> _Given records_:
━━━
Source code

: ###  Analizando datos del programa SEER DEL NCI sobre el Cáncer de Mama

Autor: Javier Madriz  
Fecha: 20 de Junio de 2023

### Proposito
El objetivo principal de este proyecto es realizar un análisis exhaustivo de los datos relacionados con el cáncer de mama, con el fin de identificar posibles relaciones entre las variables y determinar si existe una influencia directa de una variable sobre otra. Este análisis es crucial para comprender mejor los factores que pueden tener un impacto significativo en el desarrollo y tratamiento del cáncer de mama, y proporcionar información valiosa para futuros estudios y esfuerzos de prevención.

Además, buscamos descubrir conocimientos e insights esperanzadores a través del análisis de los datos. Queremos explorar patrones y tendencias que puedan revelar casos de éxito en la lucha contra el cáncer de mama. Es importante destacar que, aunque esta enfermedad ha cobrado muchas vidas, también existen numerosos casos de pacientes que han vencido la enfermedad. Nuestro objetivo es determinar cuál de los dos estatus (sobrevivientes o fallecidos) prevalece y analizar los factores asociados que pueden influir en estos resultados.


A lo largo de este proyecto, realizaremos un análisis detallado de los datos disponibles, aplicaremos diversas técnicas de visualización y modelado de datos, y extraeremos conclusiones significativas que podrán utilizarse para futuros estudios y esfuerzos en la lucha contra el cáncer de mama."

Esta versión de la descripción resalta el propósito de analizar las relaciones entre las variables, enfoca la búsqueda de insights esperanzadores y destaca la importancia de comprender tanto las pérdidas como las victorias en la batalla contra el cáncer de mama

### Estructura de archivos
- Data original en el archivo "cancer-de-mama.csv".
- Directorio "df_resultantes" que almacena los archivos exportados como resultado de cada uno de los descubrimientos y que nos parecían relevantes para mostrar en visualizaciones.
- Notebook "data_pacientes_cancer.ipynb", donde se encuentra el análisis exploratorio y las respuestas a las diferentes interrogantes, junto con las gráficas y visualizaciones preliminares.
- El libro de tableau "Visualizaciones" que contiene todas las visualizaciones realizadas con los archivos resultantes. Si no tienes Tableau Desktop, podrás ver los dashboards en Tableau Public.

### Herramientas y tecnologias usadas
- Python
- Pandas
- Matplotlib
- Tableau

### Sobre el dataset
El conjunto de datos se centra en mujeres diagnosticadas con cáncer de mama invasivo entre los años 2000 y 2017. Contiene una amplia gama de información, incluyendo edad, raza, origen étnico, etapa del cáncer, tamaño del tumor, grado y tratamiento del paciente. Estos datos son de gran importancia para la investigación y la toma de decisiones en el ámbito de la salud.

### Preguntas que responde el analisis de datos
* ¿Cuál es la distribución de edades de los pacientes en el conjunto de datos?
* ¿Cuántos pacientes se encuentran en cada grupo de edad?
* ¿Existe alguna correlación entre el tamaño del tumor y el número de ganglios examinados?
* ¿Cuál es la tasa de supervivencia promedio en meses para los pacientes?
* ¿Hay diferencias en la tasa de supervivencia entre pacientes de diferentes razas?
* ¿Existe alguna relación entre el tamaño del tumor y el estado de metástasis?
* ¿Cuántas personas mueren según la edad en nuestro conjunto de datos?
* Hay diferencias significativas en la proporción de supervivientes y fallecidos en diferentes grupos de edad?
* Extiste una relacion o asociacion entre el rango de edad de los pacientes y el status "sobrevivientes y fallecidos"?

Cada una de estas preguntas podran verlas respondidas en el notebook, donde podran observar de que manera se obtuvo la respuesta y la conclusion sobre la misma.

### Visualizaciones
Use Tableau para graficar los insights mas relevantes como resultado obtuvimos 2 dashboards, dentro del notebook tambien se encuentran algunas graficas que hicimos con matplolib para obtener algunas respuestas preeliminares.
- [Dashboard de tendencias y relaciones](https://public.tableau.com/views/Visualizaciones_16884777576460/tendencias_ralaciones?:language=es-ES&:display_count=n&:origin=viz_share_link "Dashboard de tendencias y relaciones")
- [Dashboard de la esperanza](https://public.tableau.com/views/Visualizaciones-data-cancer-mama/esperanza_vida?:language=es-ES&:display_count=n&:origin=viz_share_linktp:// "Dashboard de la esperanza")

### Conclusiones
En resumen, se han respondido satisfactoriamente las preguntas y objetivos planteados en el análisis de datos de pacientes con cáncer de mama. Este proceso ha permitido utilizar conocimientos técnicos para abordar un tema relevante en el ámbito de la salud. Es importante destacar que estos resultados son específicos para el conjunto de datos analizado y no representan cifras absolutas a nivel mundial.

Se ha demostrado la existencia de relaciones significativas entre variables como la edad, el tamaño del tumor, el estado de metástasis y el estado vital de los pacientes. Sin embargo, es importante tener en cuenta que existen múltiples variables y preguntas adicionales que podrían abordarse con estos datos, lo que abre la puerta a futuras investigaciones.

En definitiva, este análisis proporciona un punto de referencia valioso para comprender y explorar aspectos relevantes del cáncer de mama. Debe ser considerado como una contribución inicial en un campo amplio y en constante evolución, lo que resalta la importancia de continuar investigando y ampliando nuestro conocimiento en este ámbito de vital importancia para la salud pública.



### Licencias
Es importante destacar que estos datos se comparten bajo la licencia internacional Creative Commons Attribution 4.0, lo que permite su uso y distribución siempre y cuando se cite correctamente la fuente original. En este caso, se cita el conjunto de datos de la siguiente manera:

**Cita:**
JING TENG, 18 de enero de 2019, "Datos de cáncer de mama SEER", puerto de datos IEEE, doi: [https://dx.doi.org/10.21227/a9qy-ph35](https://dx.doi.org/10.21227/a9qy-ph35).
━━━
> _What is expected_: In the records above, find each line holding "comprender" and copy it.

> _Completed task_:
El objetivo principal de este proyecto es realizar un análisis exhaustivo de los datos relacionados con el cáncer de mama, con el fin de identificar posibles relaciones entre las variables y determinar si existe una influencia directa de una variable sobre otra. Este análisis es crucial para comprender mejor los factores que pueden tener un impacto significativo en el desarrollo y tratamiento del cáncer de mama, y proporcionar información valiosa para futuros estudios y esfuerzos de prevención.
Esta versión de la descripción resalta el propósito de analizar las relaciones entre las variables, enfoca la búsqueda de insights esperanzadores y destaca la importancia de comprender tanto las pérdidas como las victorias en la batalla contra el cáncer de mama
En definitiva, este análisis proporciona un punto de referencia valioso para comprender y explorar aspectos relevantes del cáncer de mama. Debe ser considerado como una contribución inicial en un campo amplio y en constante evolución, lo que resalta la importancia de continuar investigando y ampliando nuestro conocimiento en este ámbito de vital importancia para la salud pública.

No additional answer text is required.